Data entries:
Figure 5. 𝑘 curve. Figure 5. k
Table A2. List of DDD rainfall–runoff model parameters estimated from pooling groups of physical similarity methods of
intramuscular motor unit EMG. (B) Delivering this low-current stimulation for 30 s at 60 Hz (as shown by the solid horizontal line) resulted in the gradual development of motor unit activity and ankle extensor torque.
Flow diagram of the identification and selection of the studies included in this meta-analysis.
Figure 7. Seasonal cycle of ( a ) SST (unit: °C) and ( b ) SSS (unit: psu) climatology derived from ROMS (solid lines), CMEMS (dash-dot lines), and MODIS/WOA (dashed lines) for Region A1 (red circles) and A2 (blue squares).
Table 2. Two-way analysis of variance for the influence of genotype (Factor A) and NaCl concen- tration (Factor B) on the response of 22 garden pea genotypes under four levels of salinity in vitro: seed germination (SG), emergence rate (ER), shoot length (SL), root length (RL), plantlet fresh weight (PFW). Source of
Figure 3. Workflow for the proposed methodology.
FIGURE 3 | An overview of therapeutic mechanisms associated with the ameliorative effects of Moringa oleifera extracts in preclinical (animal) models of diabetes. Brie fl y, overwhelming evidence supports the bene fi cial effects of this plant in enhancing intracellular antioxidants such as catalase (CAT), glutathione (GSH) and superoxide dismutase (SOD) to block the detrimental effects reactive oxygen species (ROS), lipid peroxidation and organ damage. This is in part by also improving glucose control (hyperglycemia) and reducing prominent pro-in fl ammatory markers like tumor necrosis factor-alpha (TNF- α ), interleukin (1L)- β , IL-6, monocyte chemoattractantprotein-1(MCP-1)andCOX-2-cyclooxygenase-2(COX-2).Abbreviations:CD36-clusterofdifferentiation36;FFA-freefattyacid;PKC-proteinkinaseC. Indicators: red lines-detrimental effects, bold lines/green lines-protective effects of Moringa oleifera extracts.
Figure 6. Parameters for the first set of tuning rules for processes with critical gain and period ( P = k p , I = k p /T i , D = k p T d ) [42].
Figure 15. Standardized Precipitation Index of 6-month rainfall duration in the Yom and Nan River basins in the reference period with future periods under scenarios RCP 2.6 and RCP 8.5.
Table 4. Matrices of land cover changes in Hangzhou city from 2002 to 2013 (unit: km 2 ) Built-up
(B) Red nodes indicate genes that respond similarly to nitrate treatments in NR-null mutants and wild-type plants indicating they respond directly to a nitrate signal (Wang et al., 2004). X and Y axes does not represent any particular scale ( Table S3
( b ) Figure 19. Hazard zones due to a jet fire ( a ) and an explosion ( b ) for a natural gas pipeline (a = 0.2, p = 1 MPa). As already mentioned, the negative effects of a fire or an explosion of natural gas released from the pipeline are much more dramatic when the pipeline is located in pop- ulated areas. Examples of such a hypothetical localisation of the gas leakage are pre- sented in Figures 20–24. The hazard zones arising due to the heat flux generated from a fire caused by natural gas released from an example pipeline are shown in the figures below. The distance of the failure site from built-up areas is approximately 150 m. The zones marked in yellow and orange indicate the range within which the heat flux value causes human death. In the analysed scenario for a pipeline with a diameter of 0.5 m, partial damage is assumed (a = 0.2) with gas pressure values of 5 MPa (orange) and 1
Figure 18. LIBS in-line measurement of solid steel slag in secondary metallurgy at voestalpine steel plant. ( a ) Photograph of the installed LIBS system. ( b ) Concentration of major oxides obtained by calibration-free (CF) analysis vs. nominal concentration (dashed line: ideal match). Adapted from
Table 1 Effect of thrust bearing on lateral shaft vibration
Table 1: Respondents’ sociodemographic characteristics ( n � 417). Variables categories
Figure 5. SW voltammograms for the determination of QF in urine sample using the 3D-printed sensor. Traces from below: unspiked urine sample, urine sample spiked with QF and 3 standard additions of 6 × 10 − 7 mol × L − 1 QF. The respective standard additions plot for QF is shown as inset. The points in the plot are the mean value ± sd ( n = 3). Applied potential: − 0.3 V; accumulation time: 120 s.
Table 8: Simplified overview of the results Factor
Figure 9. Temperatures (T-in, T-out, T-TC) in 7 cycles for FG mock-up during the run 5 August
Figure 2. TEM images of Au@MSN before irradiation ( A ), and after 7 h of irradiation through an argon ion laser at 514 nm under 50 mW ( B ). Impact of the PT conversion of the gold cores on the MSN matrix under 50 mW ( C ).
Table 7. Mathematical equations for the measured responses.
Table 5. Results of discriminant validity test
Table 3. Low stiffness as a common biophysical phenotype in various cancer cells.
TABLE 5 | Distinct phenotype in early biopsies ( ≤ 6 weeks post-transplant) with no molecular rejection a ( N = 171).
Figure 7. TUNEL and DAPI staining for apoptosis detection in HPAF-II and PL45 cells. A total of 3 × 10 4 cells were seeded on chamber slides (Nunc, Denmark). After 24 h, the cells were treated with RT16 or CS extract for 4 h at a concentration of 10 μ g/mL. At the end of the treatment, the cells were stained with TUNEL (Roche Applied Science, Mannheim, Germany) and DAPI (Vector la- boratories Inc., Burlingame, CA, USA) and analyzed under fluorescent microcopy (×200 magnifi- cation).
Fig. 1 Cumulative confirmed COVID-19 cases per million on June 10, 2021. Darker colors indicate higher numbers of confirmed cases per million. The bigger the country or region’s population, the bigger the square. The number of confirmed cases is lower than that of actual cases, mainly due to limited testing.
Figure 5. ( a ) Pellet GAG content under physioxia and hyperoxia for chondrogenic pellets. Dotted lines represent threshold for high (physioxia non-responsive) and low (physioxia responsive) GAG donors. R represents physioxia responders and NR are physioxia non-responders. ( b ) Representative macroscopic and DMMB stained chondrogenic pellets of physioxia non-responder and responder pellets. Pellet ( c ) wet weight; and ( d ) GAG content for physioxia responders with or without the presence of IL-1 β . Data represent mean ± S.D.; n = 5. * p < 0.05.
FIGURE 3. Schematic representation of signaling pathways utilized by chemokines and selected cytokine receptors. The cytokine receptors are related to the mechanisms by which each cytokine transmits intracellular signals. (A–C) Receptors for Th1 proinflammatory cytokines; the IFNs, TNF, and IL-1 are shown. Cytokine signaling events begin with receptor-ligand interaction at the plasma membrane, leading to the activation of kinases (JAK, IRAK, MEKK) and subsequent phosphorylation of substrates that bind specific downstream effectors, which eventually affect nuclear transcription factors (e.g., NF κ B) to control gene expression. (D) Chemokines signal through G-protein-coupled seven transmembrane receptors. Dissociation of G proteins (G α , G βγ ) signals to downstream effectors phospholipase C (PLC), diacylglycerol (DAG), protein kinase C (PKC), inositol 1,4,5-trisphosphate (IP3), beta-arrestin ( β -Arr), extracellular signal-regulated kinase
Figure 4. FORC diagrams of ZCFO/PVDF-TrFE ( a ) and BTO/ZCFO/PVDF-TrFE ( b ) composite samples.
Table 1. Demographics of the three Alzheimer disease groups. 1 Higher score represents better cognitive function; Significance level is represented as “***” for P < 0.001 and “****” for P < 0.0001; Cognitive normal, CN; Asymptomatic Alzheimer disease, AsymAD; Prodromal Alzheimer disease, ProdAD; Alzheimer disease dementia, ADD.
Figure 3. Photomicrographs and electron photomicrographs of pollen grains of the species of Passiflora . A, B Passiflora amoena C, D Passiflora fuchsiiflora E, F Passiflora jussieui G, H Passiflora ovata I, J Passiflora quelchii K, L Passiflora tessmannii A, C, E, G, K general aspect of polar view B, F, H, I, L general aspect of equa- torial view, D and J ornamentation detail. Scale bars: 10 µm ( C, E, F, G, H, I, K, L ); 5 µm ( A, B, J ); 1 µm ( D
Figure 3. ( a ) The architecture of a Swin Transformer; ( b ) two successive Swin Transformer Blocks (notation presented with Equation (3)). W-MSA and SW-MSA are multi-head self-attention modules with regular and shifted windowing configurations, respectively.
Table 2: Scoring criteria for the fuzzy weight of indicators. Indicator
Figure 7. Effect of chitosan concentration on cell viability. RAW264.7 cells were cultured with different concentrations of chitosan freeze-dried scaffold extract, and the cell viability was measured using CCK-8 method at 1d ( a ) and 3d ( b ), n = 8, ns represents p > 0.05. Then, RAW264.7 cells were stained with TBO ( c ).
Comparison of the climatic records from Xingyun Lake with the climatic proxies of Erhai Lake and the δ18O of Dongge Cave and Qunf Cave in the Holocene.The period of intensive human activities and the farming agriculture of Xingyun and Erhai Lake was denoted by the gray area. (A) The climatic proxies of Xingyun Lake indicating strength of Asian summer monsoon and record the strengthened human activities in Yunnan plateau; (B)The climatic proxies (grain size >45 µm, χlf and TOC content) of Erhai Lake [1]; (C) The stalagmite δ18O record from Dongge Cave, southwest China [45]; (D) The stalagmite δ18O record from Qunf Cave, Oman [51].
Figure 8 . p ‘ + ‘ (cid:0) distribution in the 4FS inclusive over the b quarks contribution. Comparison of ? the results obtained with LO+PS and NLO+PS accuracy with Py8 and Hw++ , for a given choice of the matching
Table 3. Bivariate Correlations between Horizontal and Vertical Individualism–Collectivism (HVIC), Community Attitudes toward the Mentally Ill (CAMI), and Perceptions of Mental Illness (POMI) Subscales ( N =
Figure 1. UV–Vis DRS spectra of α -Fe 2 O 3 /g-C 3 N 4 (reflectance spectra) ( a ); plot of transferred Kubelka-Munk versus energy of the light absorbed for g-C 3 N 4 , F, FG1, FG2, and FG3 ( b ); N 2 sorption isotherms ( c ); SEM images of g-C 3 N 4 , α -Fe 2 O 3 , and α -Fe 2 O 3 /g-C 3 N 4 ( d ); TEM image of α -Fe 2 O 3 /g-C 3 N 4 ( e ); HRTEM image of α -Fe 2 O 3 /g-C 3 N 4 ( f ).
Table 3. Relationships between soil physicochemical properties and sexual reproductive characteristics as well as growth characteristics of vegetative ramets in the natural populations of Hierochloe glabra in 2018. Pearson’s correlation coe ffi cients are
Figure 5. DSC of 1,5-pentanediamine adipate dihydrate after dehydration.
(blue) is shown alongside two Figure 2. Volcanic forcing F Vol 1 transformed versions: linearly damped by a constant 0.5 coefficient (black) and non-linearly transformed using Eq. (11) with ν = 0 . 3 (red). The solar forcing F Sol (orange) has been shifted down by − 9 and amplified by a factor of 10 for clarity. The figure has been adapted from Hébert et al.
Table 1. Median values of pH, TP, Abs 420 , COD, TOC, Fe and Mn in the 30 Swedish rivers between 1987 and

**Exercise:**
Copy the entries word for word. Start at the first line and end with the line containing "Figure 7. Seasonal".

**Output for this task:**
Figure 5. 𝑘 curve. Figure 5. k
Table A2. List of DDD rainfall–runoff model parameters estimated from pooling groups of physical similarity methods of
intramuscular motor unit EMG. (B) Delivering this low-current stimulation for 30 s at 60 Hz (as shown by the solid horizontal line) resulted in the gradual development of motor unit activity and ankle extensor torque.
Flow diagram of the identification and selection of the studies included in this meta-analysis.
Figure 7. Seasonal cycle of ( a ) SST (unit: °C) and ( b ) SSS (unit: psu) climatology derived from ROMS (solid lines), CMEMS (dash-dot lines), and MODIS/WOA (dashed lines) for Region A1 (red circles) and A2 (blue squares).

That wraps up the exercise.